WORKING DATA —
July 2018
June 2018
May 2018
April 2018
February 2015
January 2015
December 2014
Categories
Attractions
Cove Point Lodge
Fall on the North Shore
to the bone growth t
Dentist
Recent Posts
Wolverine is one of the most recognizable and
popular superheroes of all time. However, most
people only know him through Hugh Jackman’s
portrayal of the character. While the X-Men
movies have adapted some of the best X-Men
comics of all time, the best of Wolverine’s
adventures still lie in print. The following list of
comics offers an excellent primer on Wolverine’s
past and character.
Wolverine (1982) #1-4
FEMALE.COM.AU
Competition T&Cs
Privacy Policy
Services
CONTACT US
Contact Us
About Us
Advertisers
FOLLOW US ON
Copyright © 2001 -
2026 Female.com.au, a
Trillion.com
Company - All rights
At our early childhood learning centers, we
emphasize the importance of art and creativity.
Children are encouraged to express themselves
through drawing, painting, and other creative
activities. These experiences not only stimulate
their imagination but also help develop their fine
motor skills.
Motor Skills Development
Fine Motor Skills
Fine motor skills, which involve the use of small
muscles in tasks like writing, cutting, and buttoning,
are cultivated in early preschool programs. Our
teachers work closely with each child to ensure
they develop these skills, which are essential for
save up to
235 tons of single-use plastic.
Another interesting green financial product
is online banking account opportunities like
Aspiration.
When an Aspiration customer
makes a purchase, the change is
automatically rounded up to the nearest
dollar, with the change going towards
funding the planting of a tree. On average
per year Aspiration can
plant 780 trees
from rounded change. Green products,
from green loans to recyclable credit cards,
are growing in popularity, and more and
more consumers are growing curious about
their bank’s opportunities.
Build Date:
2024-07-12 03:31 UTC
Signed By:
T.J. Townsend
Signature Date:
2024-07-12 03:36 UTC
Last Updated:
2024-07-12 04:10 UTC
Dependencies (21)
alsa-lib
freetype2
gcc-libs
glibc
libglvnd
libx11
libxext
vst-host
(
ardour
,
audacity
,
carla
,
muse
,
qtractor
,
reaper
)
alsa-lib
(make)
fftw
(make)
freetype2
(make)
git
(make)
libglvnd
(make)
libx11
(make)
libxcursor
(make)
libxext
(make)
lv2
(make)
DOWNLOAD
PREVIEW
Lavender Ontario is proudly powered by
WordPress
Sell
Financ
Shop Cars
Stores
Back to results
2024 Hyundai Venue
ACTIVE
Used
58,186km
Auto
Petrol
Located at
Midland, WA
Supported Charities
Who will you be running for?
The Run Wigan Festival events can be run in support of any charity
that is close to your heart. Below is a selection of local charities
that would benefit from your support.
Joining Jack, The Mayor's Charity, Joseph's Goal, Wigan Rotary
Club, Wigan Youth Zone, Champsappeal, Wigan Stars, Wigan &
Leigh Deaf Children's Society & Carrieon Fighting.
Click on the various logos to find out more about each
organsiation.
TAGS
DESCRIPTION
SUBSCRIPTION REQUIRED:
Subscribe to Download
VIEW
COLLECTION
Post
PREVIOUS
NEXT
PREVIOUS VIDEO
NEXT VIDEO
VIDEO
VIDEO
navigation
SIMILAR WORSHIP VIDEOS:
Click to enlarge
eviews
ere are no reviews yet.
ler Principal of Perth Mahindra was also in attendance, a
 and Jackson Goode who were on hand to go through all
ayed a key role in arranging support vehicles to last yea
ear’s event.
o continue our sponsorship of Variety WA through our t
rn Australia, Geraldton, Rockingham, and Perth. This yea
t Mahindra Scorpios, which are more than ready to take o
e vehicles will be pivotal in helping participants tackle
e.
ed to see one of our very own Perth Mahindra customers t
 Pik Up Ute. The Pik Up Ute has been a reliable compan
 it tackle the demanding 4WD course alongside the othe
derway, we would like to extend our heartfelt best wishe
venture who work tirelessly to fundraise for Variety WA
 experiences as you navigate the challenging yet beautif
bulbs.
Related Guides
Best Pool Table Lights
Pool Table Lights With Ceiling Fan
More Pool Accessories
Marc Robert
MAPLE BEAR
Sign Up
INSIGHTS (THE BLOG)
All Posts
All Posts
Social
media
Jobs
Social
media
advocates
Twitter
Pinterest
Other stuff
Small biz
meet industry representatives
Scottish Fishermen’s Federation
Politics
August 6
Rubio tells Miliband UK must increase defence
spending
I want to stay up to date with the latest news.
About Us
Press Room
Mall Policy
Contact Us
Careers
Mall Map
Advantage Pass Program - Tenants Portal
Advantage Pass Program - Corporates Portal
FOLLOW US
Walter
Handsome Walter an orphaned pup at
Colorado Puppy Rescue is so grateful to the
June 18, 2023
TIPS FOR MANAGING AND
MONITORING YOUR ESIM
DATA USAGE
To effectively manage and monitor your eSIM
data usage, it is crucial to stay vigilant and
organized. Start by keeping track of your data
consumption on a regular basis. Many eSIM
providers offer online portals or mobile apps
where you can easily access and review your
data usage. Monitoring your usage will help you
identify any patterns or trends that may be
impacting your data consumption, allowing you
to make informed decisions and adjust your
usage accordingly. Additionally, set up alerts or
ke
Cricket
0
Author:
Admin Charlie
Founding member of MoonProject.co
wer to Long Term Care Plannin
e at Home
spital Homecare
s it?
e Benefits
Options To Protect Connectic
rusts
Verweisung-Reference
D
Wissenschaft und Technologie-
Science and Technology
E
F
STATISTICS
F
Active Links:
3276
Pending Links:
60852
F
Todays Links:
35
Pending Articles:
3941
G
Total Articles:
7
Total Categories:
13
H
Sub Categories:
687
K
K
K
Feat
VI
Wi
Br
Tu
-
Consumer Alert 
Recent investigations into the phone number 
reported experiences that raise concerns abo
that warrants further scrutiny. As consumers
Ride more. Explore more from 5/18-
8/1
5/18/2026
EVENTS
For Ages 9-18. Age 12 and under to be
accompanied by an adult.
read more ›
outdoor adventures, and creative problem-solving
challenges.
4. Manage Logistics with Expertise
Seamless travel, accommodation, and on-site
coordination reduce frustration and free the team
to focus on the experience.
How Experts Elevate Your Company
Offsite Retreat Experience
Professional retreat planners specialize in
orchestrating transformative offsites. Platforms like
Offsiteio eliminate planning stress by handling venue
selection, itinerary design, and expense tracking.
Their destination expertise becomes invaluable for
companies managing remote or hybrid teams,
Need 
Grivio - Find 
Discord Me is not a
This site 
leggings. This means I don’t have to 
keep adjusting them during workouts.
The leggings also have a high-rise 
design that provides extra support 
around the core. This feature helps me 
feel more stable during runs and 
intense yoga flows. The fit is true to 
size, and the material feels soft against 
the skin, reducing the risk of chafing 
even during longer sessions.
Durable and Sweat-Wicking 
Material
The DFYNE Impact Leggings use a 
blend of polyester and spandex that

EXERCISE DESCRIPTION — The lines you need are those with the word "Variety"; list them from the entries.

FINISHED TASK —
o continue our sponsorship of Variety WA through our t
venture who work tirelessly to fundraise for Variety WA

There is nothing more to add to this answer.